Hindi cinema hasn’t produced a single major commercial star-actor who started out in the 1980s and didn’t overact in any of his films. So did Govinda, which should take nothing away from the fact that his popular appeal in the subsequent decade was immeasurable, a quality that was never acknowledged in the popular awards functions where he was not honoured with a single Best Actor award. He has won a Special Jury award, a Special Award, a few for his performances in comic roles, but the top prize has eluded him throughout his career. Strange, considering the kind of mediocre performances that have been glorified with the award so often.

Since the turn of the century, his career graph has been on the decline. His failed romance with politics after he became a Member of Parliament in 2004 and took a three-year break from films is a decision he will regret forever. He did have two big hits, Bhagam Bhaag and Partner, both comic multi-starrers. But the two films released way back in 2006 and 2007, which shows that not many good roles have been coming his way.

For Raavan, released about five years ago, he had personally approached Mani Ratnam, resulting in a brief appearance in the ambitious take on the Ramayana that flopped.

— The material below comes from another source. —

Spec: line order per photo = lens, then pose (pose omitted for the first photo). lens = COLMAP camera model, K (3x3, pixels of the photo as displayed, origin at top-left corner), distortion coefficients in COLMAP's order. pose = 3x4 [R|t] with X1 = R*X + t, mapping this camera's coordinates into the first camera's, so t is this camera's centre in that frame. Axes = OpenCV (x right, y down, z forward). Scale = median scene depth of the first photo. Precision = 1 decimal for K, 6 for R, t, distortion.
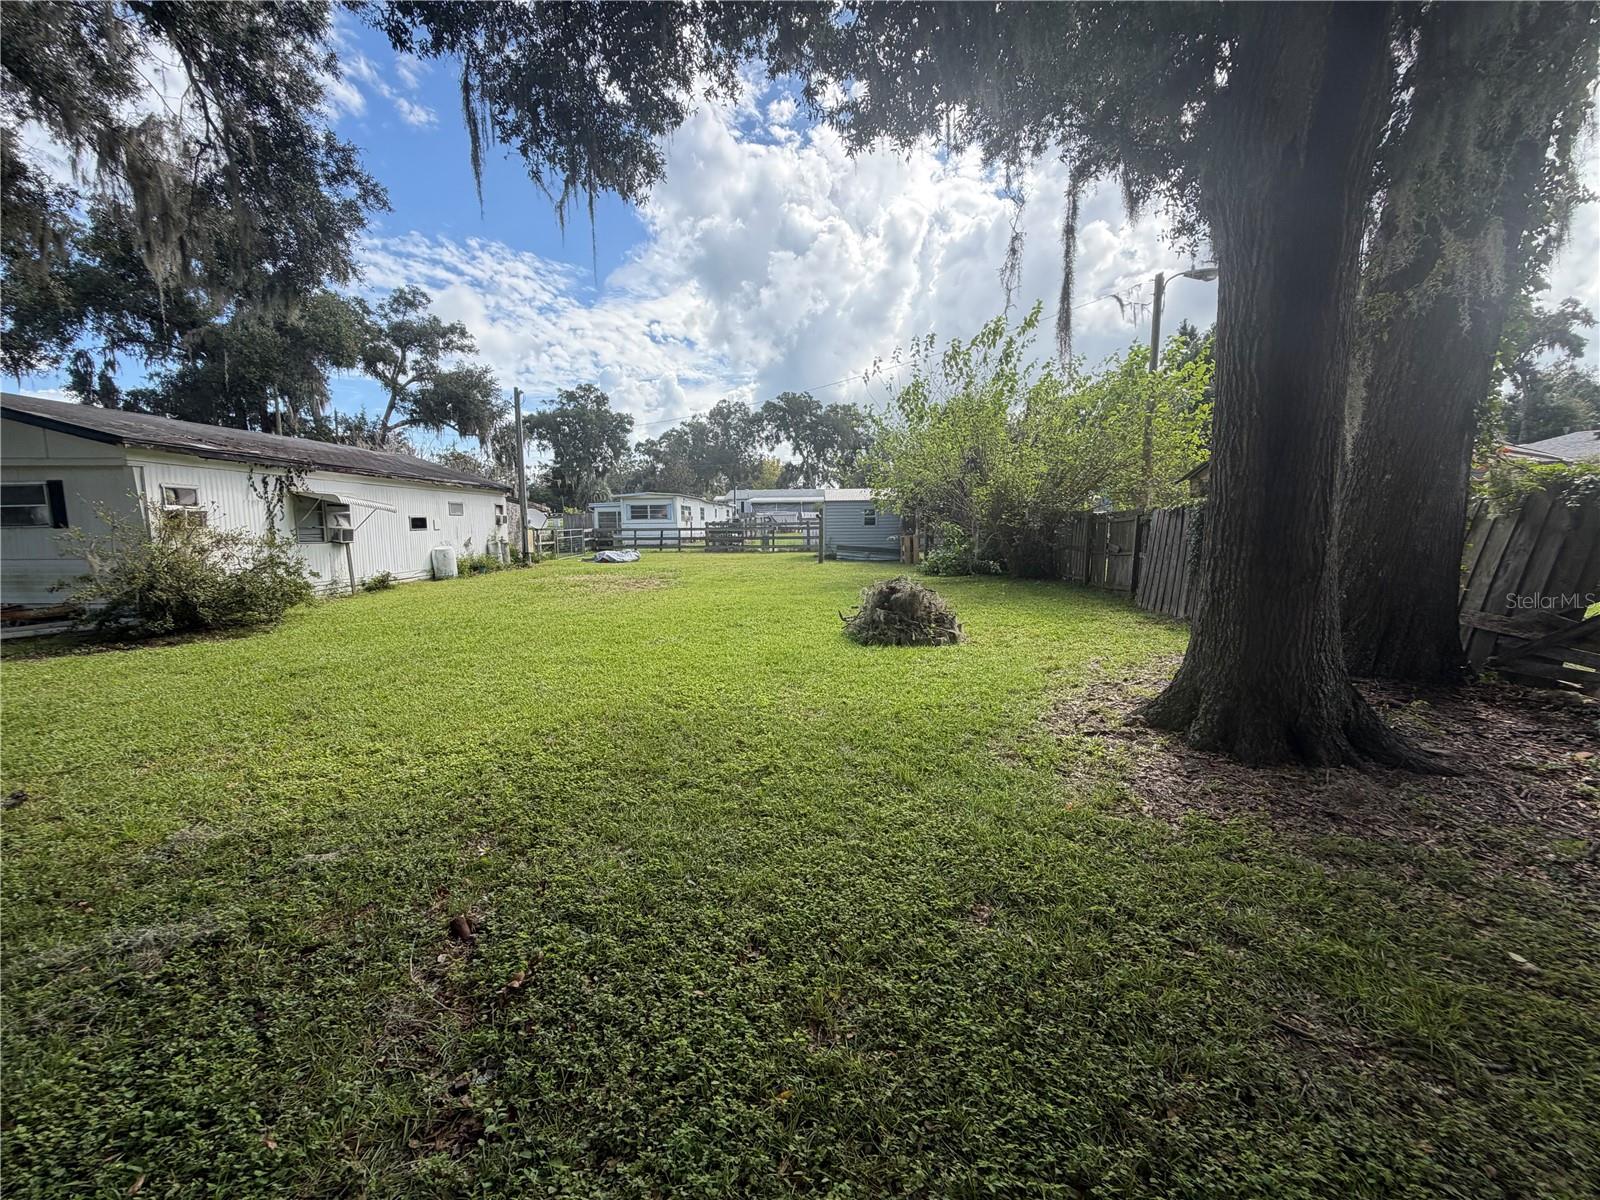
lens RADIAL K [[636.3, 0, 800.6], [0, 636.3, 597.8], [0, 0, 1]] dist [0.007447, -0.001705]
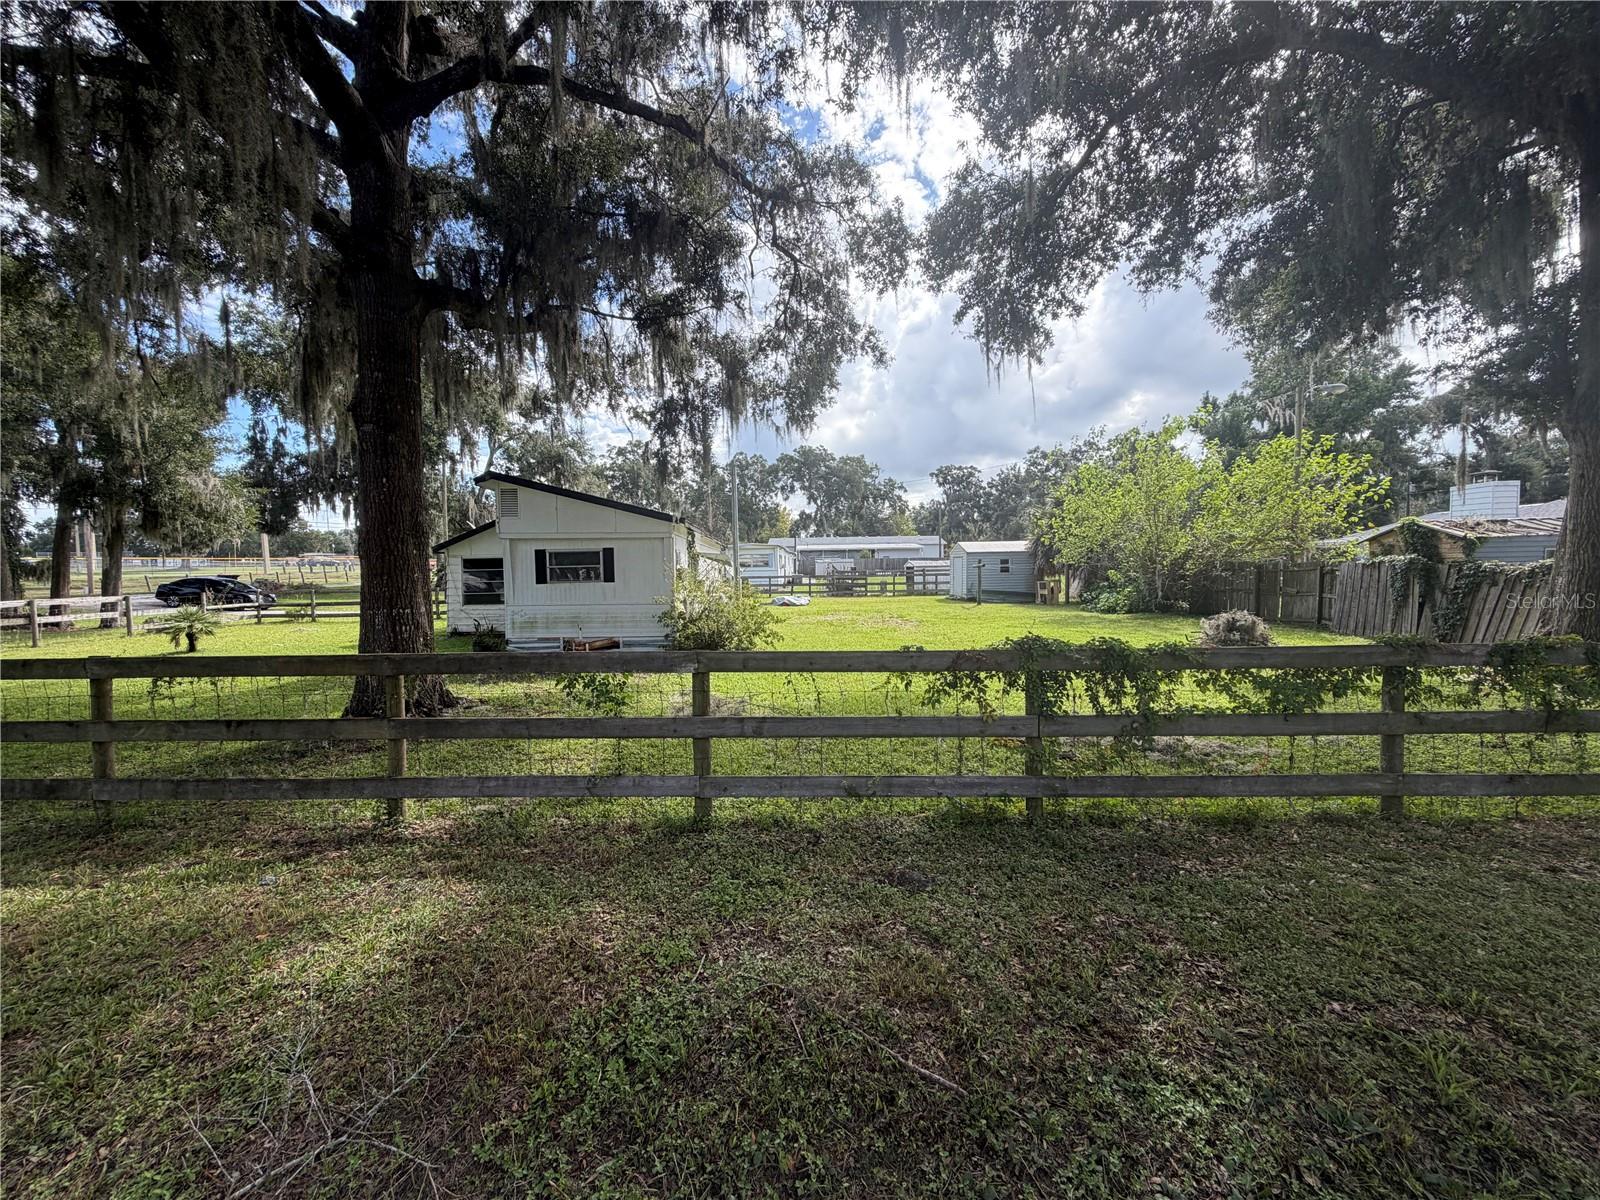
lens RADIAL K [[636.3, 0, 793.4], [0, 636.3, 601.1], [0, 0, 1]] dist [0.007447, -0.001705]
pose [[0.999088, -0.007998, 0.041941, -0.558133], [0.010671, 0.997898, -0.063912, 0.015739], [-0.041342, 0.064301, 0.997074, -0.255256]]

Cameo appearances like the one in Holiday and forthcoming films like Dabang Sarkar and Hey Bro are friendly gestures that won’t change the course of his career, although optimists including the star himself do have reason to believe that his turn in Kill/Dil might do the trick. So what if the film flopped? Producers and directors who watched it would have realized that the actor’s star power and acting skills haven’t lost their sparkle.

(There is an interesting—and entirely coincidental—connection here. John Travolta, Govinda’s first idol, started his career as a dancing star, moved on to comedies, and then entered the doldrums, disappearing from the screen (just like Govinda). Years later, he made one of the biggest comebacks in film history, playing a gangster in Pulp Fiction, directed by Quentin Tarantino, whose Kill Bill of course inspired the title of Kill/Dil, in which Govinda plays a gangster. Could this lead to the same sort of extraordinary second innings that Travolta has enjoyed?)

Even if that doesn’t happen, the actor who is now in his early 50s can be sure of winning one award at least later in his career.

A Lifetime Achievement Award for his contribution to Hindi cinema. Some would say it is a richly deserved award, but for many others, it would be an inadequate recognition for a huge talent who has been one of the finest actors and consistently least appreciated of his generation.